Boeing sold a fifth C-17 airlifter to Australia and delivered the first of six aircraft to the UAE in recent weeks. The Australian aircraft will be diverted from remaining U.S. Air Force production, to enable an August delivery this year.
Twenty-one C-17s have now been delivered to international customers, but Boeing needs more export business to sustain an economic production rate at Long Beach, Calif., in the absence of further U.S. Air Force orders. The company has set a minimum economic rate of 10 per annum, down from 15 at the height of domestic demand.
The contract for 10 C-17s from India is expected to be finalized soon, which will increase the production backlog to 28. This includes the 12 remaining U.S. Air Force aircraft. Boeing also is expecting an order for one C-17 from Kuwait.
The high acquisition cost of the big airlifter is somewhat mitigated by the C-17 “sustainment partnership” Boeing has created for customers. According to the company, this is a performance-based logistics scheme that delivers spares, support equipment, tech orders, sustaining engineering and on-site field teams, to ensure high levels of mission readiness.

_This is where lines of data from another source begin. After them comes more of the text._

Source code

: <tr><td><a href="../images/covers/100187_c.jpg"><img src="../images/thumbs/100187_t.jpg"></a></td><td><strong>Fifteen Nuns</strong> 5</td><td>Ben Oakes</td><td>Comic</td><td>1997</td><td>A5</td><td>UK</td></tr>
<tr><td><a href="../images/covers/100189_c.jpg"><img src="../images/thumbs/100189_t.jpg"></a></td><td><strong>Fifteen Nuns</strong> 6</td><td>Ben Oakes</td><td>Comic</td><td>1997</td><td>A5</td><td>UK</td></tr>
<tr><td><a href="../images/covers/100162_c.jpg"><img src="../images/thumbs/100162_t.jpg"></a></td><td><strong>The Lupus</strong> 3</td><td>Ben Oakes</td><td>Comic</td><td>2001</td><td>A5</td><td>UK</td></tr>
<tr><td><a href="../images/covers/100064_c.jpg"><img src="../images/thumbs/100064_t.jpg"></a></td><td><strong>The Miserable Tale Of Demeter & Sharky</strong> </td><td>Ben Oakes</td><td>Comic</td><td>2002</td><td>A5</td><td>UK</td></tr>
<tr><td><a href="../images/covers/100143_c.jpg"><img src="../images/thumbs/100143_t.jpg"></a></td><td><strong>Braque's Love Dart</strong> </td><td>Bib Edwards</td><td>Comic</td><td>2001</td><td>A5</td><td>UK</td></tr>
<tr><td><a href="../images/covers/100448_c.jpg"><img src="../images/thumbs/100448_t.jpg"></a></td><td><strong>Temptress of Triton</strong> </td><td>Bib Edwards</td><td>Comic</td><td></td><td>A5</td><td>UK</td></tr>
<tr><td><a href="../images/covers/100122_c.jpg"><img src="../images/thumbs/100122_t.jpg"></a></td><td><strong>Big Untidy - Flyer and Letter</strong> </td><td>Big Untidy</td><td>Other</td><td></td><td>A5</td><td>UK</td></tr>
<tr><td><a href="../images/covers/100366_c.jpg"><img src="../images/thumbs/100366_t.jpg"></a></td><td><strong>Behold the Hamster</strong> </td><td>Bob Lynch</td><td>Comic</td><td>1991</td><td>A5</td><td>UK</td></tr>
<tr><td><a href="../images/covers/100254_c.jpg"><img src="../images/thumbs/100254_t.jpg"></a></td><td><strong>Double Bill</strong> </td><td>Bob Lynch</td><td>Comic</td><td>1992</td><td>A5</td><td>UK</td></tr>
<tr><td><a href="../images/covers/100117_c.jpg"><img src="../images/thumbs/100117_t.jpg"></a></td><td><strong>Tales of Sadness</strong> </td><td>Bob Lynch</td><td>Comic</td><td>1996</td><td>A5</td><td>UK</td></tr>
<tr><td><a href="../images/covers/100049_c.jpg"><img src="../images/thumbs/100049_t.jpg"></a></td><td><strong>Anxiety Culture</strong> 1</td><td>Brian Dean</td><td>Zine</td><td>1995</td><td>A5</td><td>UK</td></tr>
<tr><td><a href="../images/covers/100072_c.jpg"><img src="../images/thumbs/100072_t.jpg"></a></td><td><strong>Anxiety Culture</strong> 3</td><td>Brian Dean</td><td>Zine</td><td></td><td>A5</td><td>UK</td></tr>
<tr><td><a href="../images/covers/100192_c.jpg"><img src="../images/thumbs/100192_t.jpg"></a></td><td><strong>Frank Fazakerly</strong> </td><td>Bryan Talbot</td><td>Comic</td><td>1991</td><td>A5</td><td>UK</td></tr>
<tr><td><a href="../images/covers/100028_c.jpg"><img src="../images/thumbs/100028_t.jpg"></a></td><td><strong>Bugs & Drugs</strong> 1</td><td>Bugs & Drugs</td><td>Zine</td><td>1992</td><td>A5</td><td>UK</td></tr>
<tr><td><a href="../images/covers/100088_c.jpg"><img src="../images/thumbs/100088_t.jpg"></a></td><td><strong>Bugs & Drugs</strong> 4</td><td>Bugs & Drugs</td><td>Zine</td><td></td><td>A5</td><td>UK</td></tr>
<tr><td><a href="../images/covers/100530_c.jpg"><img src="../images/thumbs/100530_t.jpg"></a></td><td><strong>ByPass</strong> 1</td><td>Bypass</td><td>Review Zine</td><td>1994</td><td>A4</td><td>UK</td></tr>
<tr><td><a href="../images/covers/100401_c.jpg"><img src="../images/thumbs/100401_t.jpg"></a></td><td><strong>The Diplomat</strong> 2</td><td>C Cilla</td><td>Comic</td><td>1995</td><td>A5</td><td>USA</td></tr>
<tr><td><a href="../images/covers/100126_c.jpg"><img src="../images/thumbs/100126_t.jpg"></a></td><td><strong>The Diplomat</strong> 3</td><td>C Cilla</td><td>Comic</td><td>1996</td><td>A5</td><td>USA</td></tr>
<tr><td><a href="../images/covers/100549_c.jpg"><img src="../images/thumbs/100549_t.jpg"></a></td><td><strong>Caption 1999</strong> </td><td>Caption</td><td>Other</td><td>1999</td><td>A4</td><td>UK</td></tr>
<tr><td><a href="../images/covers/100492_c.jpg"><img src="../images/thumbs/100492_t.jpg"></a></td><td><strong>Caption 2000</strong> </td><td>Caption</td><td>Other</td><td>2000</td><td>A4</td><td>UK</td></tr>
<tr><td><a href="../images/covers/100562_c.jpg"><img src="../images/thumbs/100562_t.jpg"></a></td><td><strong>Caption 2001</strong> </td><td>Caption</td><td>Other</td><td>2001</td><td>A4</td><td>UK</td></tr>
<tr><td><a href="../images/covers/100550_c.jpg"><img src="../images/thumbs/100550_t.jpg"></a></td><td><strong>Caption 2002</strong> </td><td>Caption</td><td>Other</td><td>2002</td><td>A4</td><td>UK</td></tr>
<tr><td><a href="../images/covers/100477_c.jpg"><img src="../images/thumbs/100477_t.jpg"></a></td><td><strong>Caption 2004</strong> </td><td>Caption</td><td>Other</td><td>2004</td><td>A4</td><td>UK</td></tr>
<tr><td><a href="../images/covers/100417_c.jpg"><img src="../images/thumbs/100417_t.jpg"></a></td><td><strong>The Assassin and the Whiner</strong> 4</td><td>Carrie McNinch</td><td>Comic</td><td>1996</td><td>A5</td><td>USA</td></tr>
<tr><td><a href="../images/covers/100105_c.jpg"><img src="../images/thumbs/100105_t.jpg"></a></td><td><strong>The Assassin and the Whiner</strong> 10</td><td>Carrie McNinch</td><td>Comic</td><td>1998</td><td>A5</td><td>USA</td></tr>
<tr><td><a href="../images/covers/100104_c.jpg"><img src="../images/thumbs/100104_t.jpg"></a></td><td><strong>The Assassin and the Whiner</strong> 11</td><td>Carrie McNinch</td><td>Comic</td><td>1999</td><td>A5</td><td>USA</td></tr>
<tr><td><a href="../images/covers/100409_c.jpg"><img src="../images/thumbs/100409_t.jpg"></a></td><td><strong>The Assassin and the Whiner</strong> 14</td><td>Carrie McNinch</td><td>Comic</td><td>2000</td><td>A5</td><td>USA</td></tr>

If the C-17 does go out of production, the international market for widebody strategic airlift will effectively fall to the Airbus Military A400M. The European company is counting on export orders to turn what has become an unprofitable program, thanks to development delays, into a long-term success. But its potential price advantage over the larger Boeing product has been eroded by the export levy scheme whereby it must repay a $2 billion (€1.4 billion) loan from the launch partner nations.